CIPA is part of the funding-to-invoicing chain
CIPA feels like a policy topic, but it has direct workflow consequences. FCC Form 486 is the bridge between a funding commitment and invoicing readiness. If CIPA status is unresolved, Form 486 stalls; if Form 486 stalls, invoicing stalls; and if invoicing stalls, you run closer to the invoice deadline. The best time to organize CIPA records is before Form 486 is filed, not after an audit request arrives.
A practical CIPA workflow
Before filing FCC Form 486:
- Confirm which FRNs include CIPA-covered services.
- Verify the internet safety policy is current.
- Confirm filtering is active and administered.
- Locate the public notice and hearing or meeting documentation.
- Confirm school-specific policy elements (monitoring, education), if applicable.
- For consortia, collect signed FCC Form 479 records from members.
- File FCC Form 486 with the correct CIPA status.
- Store the Form 486 Notification Letter and supporting records together.
How ErateSync helps with CIPA readiness
CIPA is easier when E-Rate records are centralized. Applicants need to connect policies, board records, filtering evidence, Form 486 records, FRNs, funding years, and consortium member documentation. ErateSync helps teams organize E-Rate records by funding year and keep compliance documentation easy to find when filing, answering review questions, or preparing for an audit, so CIPA status is never the thing holding up Form 486.
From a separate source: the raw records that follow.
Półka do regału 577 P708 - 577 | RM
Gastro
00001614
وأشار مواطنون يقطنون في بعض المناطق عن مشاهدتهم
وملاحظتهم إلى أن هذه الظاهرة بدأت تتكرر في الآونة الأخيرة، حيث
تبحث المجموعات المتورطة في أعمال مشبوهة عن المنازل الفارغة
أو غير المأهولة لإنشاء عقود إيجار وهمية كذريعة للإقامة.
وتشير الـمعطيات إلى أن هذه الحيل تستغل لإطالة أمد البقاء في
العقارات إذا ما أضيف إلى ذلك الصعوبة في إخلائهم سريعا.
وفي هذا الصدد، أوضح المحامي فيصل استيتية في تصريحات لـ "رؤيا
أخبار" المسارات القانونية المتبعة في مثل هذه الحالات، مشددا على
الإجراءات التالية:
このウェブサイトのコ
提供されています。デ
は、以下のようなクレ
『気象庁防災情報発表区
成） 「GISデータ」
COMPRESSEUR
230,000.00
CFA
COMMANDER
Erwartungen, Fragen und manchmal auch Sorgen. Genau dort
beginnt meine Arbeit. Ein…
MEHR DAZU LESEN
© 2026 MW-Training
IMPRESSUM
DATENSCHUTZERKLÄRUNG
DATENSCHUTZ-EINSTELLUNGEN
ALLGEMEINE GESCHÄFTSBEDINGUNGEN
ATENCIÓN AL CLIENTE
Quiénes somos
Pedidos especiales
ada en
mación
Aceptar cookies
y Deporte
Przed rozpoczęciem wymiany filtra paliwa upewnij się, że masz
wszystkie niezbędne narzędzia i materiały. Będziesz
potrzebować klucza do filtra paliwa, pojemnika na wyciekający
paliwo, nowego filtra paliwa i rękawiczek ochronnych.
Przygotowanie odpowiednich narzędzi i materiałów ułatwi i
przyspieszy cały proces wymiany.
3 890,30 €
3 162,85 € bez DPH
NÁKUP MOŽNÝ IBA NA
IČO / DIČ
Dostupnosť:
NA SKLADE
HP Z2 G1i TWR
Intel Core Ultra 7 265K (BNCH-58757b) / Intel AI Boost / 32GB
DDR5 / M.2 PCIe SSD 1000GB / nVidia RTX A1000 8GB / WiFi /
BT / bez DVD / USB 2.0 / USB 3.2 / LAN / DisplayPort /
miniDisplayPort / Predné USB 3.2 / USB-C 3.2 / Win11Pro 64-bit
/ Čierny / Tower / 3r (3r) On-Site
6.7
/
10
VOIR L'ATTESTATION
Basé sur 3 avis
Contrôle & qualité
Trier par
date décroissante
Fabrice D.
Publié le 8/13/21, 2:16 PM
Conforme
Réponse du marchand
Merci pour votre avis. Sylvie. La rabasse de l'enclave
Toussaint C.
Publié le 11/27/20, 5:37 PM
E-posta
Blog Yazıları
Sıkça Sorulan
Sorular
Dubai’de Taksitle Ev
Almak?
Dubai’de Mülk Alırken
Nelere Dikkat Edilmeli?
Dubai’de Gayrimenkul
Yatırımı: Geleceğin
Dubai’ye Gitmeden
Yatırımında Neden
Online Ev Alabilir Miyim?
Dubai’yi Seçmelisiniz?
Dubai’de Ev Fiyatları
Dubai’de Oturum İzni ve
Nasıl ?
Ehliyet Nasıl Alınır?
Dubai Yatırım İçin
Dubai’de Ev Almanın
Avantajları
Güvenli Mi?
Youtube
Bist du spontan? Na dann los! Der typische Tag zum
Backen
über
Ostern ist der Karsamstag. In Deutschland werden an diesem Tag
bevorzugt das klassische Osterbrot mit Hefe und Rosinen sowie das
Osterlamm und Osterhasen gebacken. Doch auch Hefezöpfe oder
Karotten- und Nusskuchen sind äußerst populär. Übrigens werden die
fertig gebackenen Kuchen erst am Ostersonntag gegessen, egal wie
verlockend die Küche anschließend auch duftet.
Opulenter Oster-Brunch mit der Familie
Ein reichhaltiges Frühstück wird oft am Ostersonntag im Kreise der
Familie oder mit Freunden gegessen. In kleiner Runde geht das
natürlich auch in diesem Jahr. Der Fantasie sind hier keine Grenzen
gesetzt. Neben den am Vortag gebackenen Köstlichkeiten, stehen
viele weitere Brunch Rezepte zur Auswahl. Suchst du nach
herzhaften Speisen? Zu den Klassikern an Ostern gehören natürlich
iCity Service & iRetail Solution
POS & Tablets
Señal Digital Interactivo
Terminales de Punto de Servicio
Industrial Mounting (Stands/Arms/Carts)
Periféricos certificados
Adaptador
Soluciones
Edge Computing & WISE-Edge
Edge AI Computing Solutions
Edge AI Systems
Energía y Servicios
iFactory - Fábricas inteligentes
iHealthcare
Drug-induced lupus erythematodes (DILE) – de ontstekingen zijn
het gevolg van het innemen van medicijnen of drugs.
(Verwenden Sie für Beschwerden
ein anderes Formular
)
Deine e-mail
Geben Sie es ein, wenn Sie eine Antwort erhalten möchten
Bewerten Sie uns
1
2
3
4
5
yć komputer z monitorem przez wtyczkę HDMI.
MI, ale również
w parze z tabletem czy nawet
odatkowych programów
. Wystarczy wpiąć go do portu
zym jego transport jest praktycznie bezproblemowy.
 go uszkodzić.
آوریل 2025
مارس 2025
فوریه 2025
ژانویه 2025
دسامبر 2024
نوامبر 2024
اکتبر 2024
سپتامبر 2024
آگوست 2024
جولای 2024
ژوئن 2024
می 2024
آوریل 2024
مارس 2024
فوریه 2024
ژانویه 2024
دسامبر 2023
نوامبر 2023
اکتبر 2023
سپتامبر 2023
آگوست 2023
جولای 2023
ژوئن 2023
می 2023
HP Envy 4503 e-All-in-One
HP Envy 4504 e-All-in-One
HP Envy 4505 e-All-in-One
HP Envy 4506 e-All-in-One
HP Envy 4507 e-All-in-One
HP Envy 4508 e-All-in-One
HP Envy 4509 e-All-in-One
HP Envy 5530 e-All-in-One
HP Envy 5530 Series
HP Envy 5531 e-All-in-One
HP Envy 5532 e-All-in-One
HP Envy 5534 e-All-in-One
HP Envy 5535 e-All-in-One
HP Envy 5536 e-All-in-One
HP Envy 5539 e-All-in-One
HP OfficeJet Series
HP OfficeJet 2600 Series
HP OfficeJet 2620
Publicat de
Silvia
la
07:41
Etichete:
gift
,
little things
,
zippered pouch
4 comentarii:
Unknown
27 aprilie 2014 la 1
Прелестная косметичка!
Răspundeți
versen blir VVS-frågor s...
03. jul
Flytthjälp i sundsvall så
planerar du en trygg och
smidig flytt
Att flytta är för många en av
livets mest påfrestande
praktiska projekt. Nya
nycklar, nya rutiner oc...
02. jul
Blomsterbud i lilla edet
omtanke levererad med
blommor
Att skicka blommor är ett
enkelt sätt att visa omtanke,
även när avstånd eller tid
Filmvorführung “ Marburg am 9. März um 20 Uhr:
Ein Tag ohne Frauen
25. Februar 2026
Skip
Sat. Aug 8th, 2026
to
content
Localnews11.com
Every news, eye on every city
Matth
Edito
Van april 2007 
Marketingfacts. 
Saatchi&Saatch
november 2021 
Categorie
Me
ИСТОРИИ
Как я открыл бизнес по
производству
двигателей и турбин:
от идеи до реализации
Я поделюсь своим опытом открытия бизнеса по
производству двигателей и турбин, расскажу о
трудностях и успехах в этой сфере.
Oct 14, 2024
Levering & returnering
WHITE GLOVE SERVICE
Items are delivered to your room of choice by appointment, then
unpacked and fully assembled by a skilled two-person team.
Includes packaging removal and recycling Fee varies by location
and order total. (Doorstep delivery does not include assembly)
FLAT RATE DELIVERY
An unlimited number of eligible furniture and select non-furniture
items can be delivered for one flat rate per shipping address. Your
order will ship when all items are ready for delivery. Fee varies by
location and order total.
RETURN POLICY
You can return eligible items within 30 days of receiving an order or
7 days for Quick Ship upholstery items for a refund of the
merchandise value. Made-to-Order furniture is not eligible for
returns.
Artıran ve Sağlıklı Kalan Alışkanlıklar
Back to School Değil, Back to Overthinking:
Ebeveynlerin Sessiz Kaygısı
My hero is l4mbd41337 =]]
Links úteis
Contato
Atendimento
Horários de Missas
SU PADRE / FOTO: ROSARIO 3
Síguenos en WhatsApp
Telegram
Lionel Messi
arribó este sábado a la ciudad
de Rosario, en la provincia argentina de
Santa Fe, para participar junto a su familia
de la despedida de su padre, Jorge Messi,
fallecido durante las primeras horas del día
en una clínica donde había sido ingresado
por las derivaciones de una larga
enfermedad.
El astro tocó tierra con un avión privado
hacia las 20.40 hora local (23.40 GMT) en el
Because ErateSync pulls live USAC Open Data, you can confirm an entity's funding, FRNs, and Form 486 status without digging through portals, and our E-Rate Chat answers E-Rate questions directly against that data.
FAQs
What does CIPA stand for?
CIPA stands for the Children's Internet Protection Act.
What does CIPA require for E-Rate?
Covered applicants must enforce an internet safety policy, run a technology protection measure that blocks or filters certain visual depictions, and have met the public notice and hearing requirement.
Which E-Rate services require CIPA compliance?
CIPA applies to Category One internet access and all Category Two services (internal connections, managed internal broadband services, and basic maintenance of internal connections), which covers essentially every current E-Rate funding request.
What form is used to certify CIPA compliance?
Applicants certify CIPA status on FCC Form 486. Consortium members certify their status to the consortium leader on FCC Form 479, which the leader keeps on file before filing Form 486.
Does CIPA require web filtering?
Yes. CIPA requires a technology protection measure that blocks or filters internet access to covered visual depictions. It can be disabled for adults engaged in bona fide research or other lawful purposes.
Does CIPA require a public hearing?
Yes. The administrative authority must provide reasonable public notice and hold at least one public hearing or meeting on the internet safety policy and technology protection measure.
How long should CIPA records be kept?
At least 10 years after the later of the last day of the applicable funding year or the service delivery deadline.
Sources
- USAC, CIPA
- USAC, FCC Form 486 Filing
- USAC, Consortia
- FCC, Children's Internet Protection Act
- USAC Open Data (E-Rate datasets)
- edtechnologyfunds, What is E-Rate
This article reflects public USAC and FCC guidance and anonymized, real-world E-Rate consulting experience with Form 479/486 certification and consortium CIPA handling. No client names or confidential records are referenced.